■ EXTRACT PROVIDED:
⟨

The most important changes in the Baath have to do with its politics, not its ideology, which is comprehensive and mature. The Baath is considered an integral part of the Iraqi national movement, part of the popular political movement in the country and an essential part of the Iraqi Resistance. The idea of a single party and singular leadership — of a centralist regime — has disappeared from the thinking of the party and its current policy. Therefore, the Baath looks to the future of the Iraqi state — after the departure of the occupiers — as a pluralistic and democratic state that respects human rights and freedoms; a secular and civic state that has the best relations with every country in the world, including the United States were its government to recognize the rights of Iraq as [expressed] in the programme for liberation and independence [of the Iraqi resistance] [2].
As Baathists, our efforts in the past two or three years have been oriented, on the ground, towards convergence in policy with other currents involved in the struggle against the occupation.

Q: What type of relation is there between the Baath Party and other currents of the resistance?
A: The Baath Party forms part of the National and Islamic Patriotic Front, which is a political structure that was created in the autumn of 2005 [3]. Recently, a new military front was born, the High Command of Combat and Liberation of Iraq, lead by resistance companion Izzat Ibrahim Ad-Duri, which includes 22 patriotic, nationalist and moderate (not Salafists) and Baathist groups [4]. It is proper to say that the majority of the members of this front are Baathist; it includes forces from different independent tendencies; nationalists or patriotic Islamists that believe in the liberation of Iraq and the unity of Iraq [5].
Clearly, we are in a process of convergence of the civil, political and military resistance against the occupation and the political process imposed by the occupiers, and we hope to take new steps in the coming months. A call for a meeting (in Syria) in July had to be cancelled for reason of the international situation.

Q: Does the Iraqi Resistance include factions of Al-Qaeda? Do you consider Al-Qaeda in Iraq as a resistance organization?
A: No, absolutely not. Al-Qaeda is totally separate from the Baath Party and from the patriotic Iraqi Resistance in all its formations. Al-Qaeda did not exist in Iraq before the occupation, which means, that the occupation is responsible for the emergence of the organization, Al-Qaeda in Iraq. For a fact we can say that Al-Qaeda is a creation of the United States.

⟩

■ INSTRUCTIONS FOR THE TASK: From the Baath Party interview above, extract the passage starting with "A: The Baath" and going on through "of Iraq [5].", copied word for word.

■ DATA LISTING:

⟨

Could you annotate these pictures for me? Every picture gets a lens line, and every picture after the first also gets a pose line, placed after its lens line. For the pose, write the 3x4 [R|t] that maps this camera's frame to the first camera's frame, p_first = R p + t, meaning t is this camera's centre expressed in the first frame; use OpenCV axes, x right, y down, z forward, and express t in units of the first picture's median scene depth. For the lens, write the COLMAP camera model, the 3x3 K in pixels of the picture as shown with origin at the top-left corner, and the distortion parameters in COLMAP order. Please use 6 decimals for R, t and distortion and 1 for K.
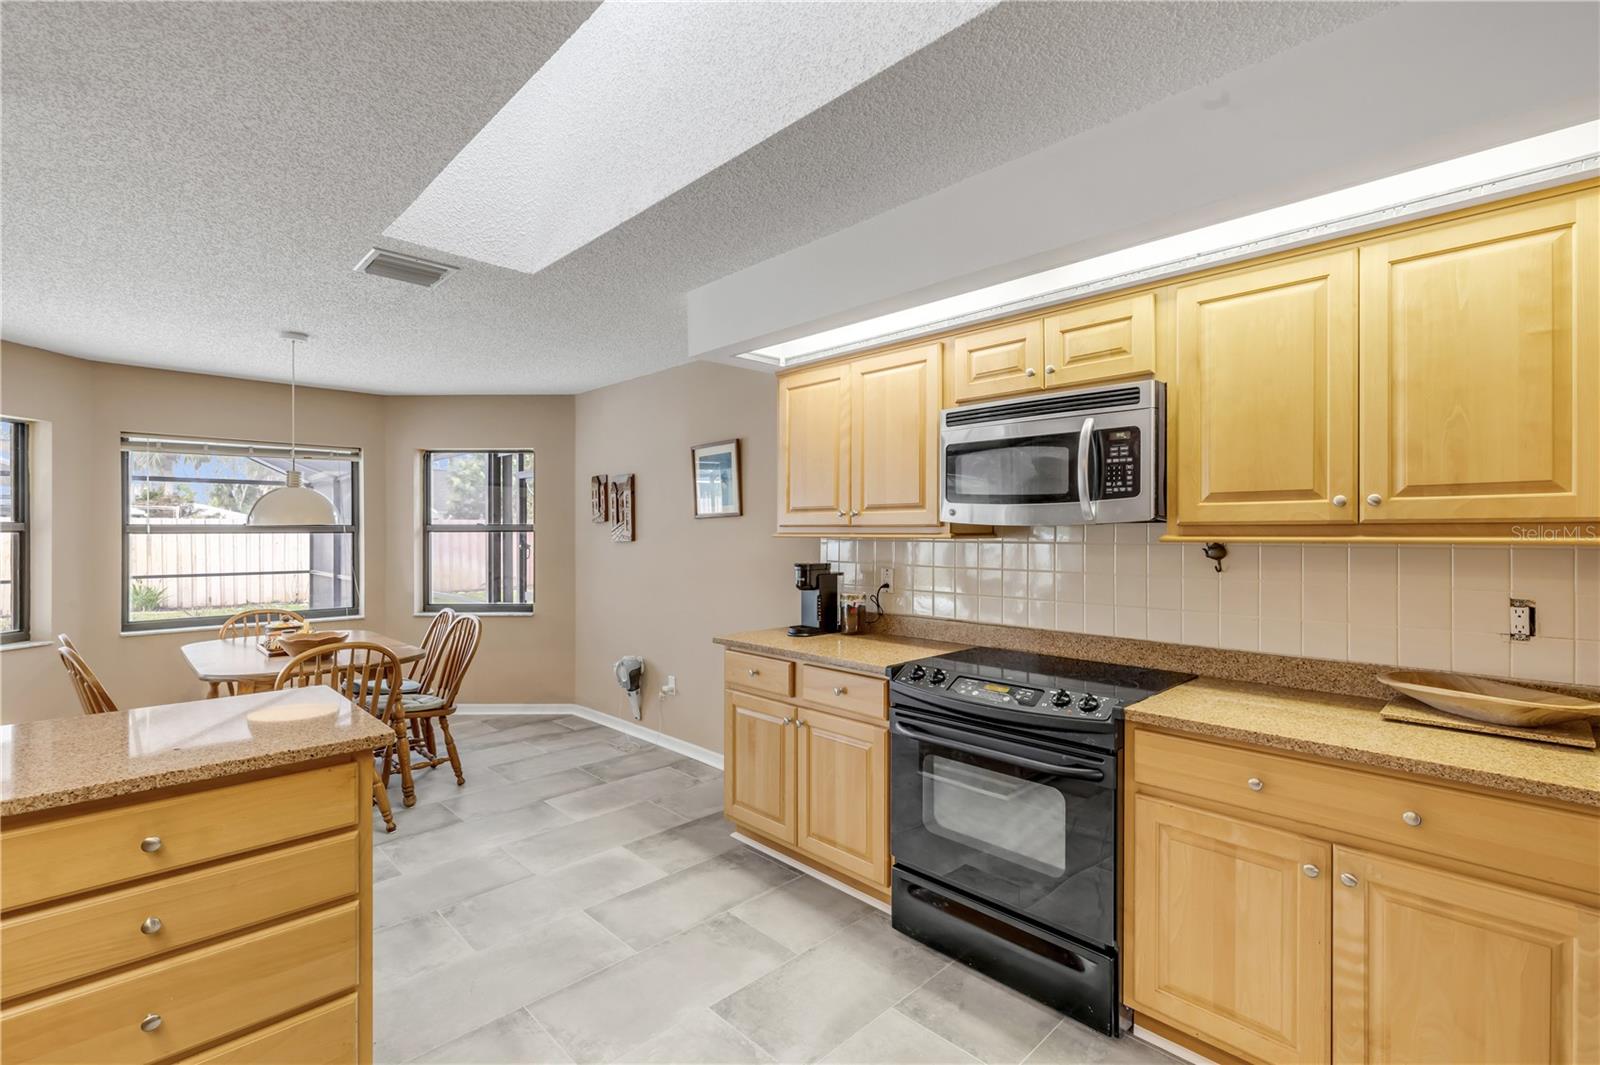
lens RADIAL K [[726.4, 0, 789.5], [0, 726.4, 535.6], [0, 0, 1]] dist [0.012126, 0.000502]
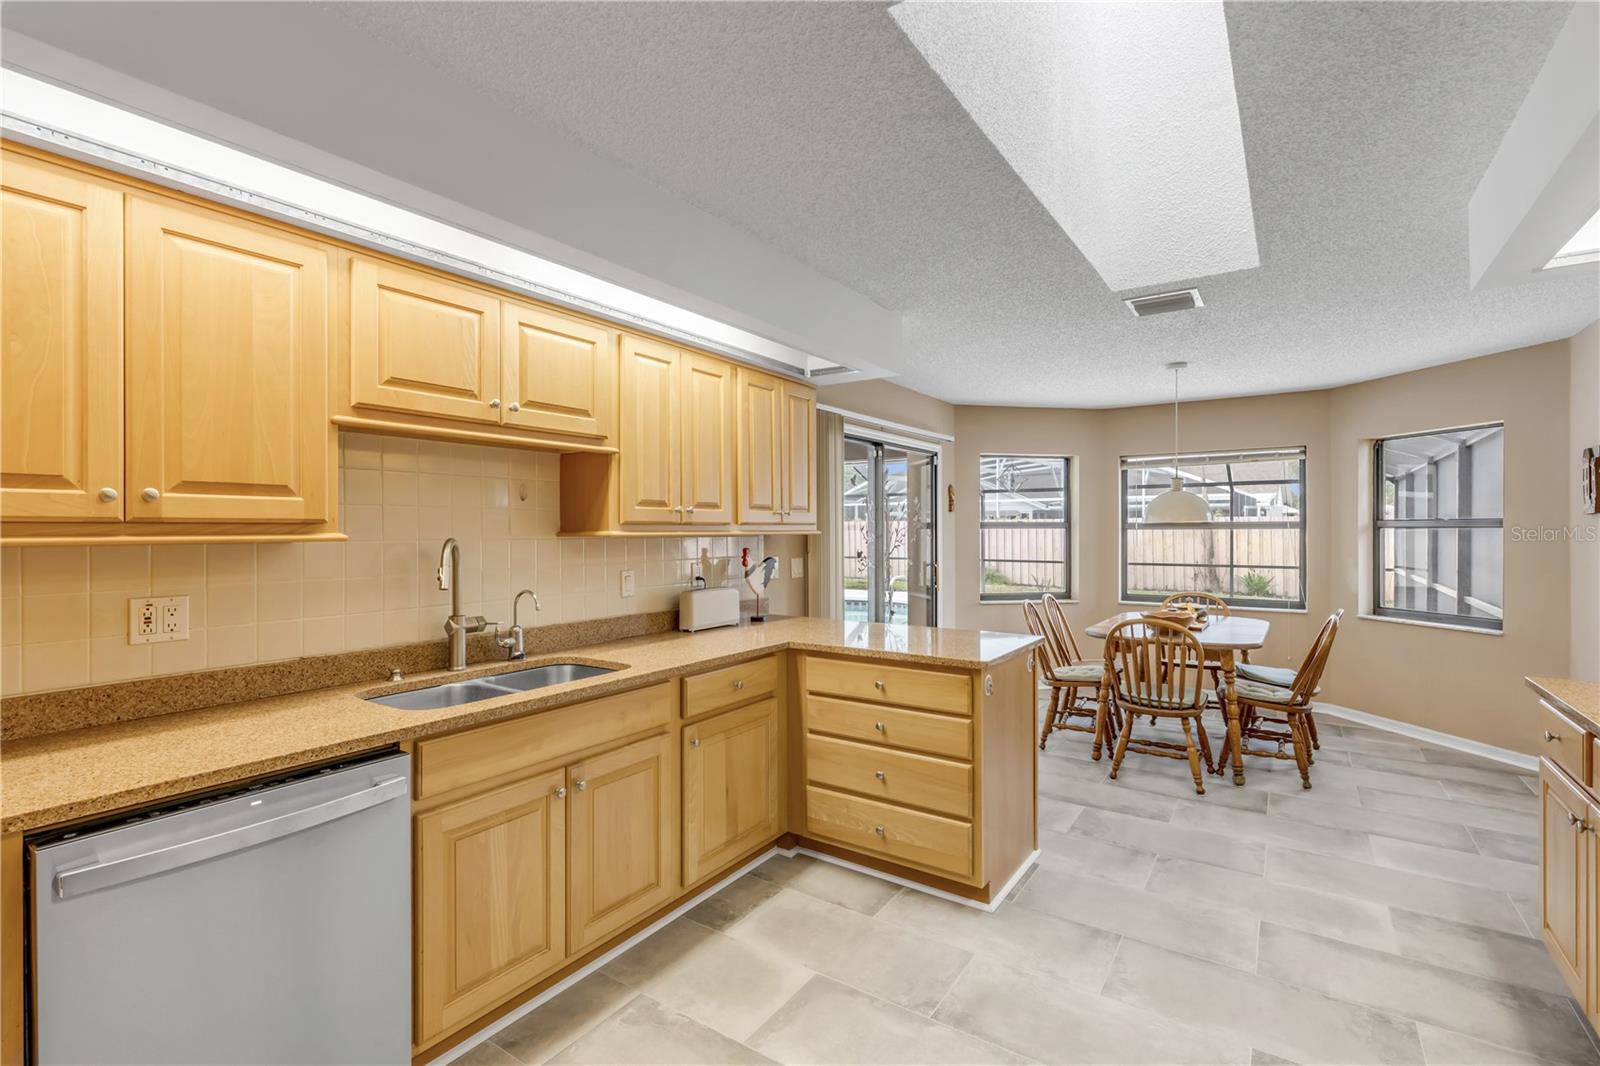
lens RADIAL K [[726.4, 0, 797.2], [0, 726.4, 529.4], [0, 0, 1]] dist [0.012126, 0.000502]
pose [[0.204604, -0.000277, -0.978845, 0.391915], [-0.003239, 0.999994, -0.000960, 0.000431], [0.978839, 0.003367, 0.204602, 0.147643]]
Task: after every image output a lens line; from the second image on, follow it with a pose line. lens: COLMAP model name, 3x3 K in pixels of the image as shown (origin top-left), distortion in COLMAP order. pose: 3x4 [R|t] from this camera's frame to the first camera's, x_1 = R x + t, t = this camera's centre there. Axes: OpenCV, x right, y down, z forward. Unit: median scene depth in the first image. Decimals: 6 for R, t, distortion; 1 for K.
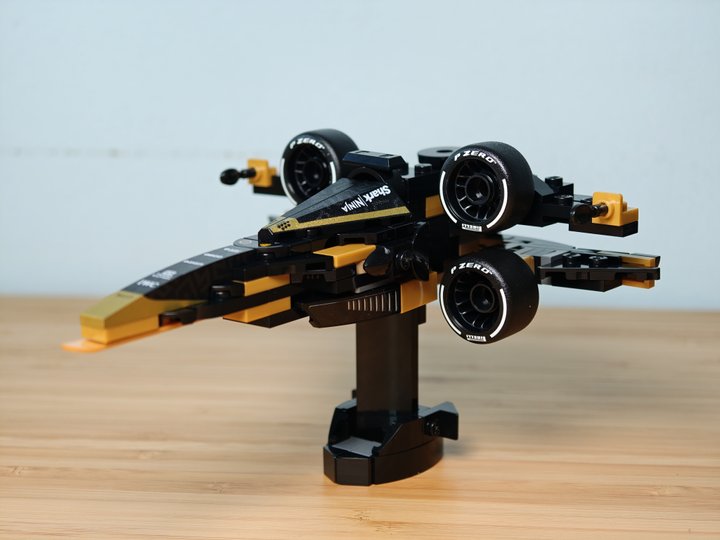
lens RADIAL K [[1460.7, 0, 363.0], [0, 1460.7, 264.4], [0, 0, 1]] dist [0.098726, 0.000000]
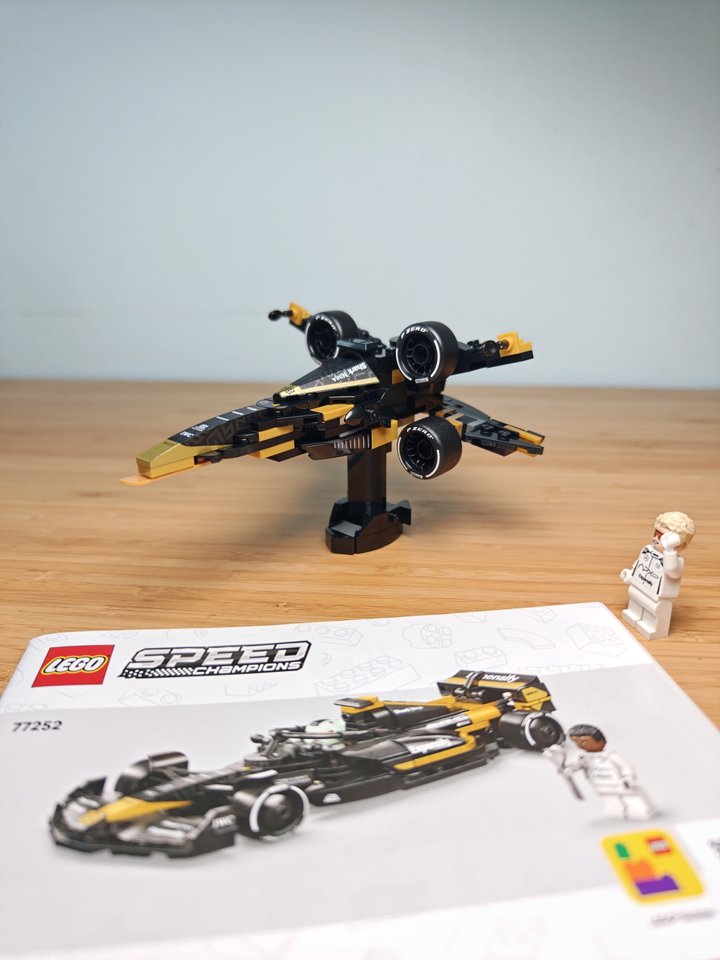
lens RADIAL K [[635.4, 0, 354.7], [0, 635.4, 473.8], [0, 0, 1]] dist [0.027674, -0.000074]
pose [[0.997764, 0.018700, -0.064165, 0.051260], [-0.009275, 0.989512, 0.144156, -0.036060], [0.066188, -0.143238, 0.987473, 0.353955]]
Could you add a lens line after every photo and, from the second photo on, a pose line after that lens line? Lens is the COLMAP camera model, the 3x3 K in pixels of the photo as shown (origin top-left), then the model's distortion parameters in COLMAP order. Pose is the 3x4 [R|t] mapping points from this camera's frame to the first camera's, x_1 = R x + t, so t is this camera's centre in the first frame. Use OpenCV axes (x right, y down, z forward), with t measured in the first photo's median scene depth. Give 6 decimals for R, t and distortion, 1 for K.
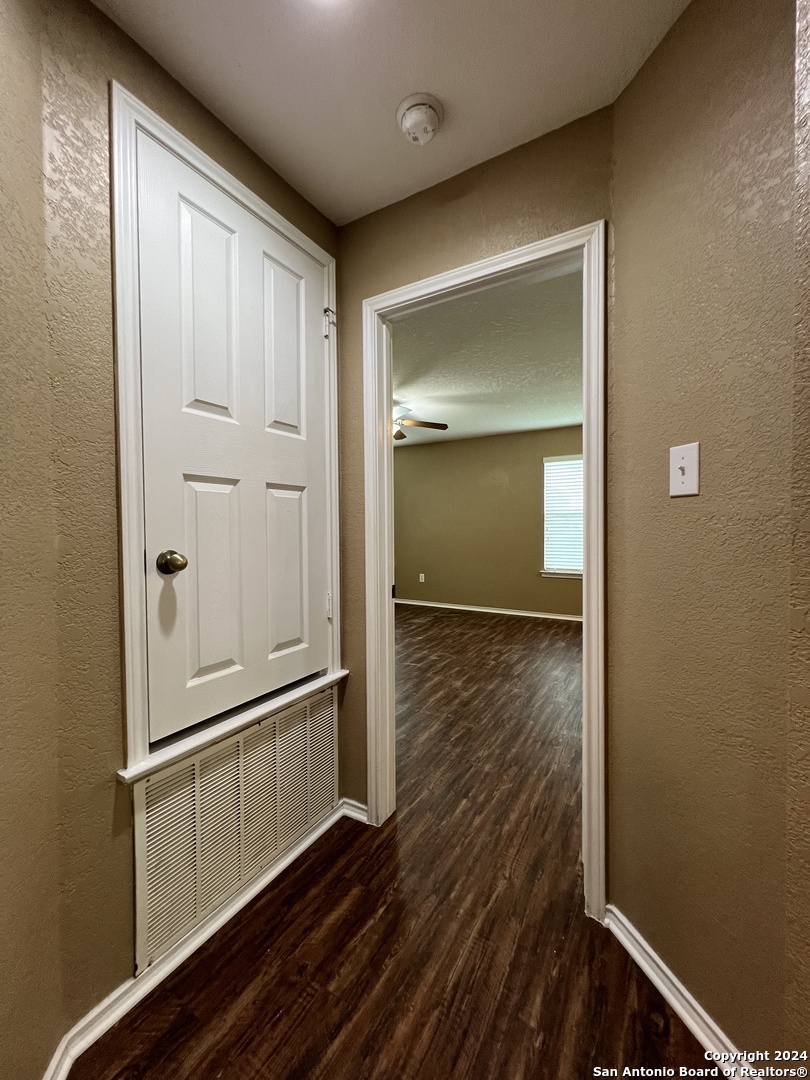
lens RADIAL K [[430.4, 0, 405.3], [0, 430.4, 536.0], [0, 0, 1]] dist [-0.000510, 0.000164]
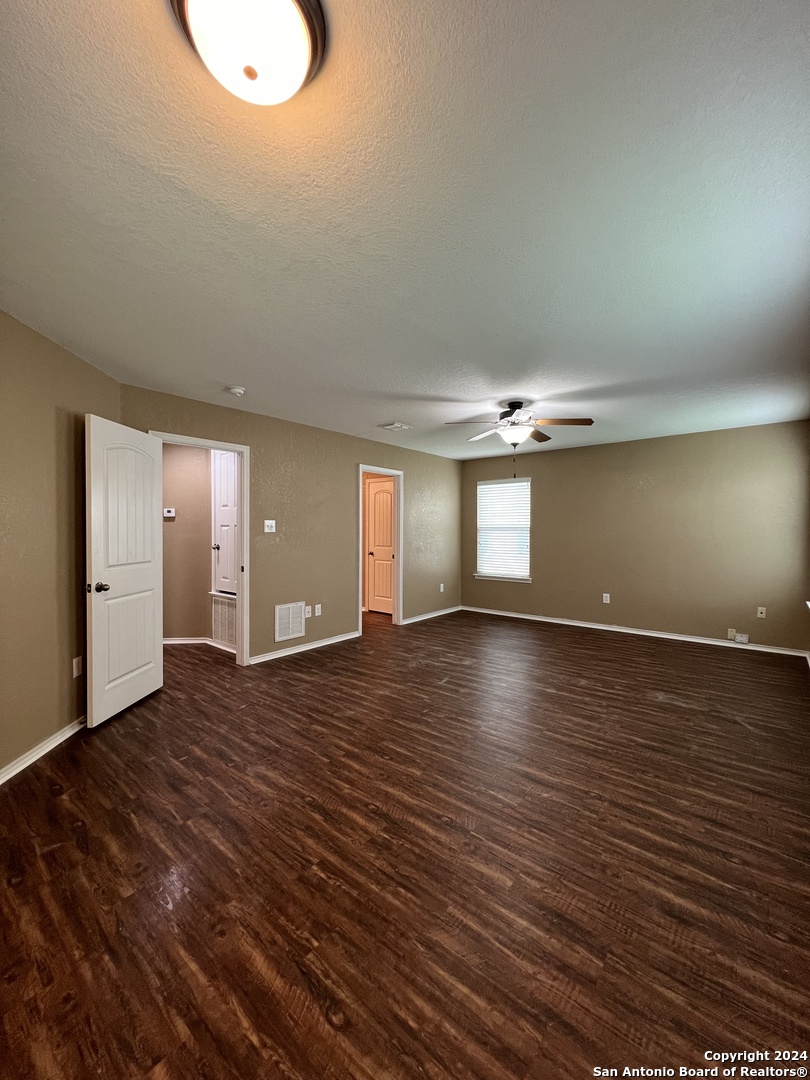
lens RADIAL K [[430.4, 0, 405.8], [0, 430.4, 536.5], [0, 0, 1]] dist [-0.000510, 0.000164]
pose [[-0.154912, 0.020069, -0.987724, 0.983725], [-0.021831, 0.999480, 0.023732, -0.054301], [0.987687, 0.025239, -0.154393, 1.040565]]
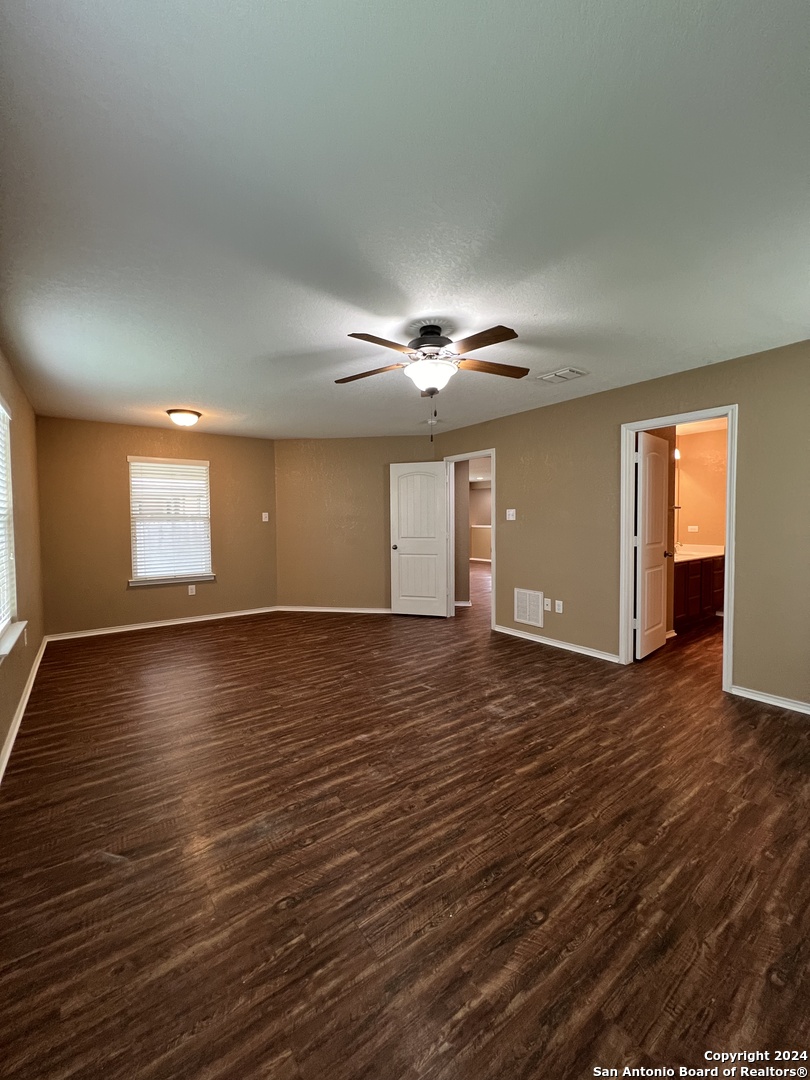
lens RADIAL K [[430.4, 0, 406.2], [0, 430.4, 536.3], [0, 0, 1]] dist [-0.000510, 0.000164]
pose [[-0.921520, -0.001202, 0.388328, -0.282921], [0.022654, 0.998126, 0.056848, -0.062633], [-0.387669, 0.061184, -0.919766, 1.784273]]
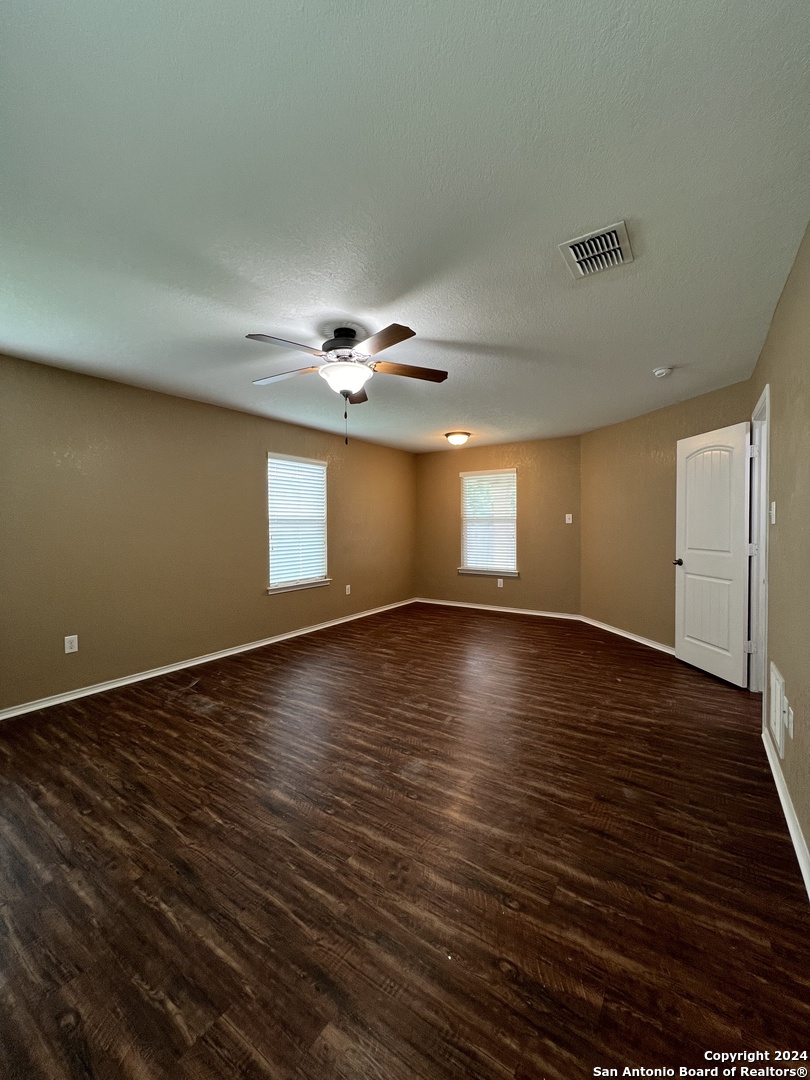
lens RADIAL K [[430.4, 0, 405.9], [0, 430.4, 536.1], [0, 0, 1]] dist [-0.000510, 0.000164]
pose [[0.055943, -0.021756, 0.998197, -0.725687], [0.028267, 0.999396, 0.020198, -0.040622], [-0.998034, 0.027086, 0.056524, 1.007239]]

⟩

■ RESPONSE TO THIS TASK:
A: The Baath Party forms part of the National and Islamic Patriotic Front, which is a political structure that was created in the autumn of 2005 [3]. Recently, a new military front was born, the High Command of Combat and Liberation of Iraq, lead by resistance companion Izzat Ibrahim Ad-Duri, which includes 22 patriotic, nationalist and moderate (not Salafists) and Baathist groups [4]. It is proper to say that the majority of the members of this front are Baathist; it includes forces from different independent tendencies; nationalists or patriotic Islamists that believe in the liberation of Iraq and the unity of Iraq [5].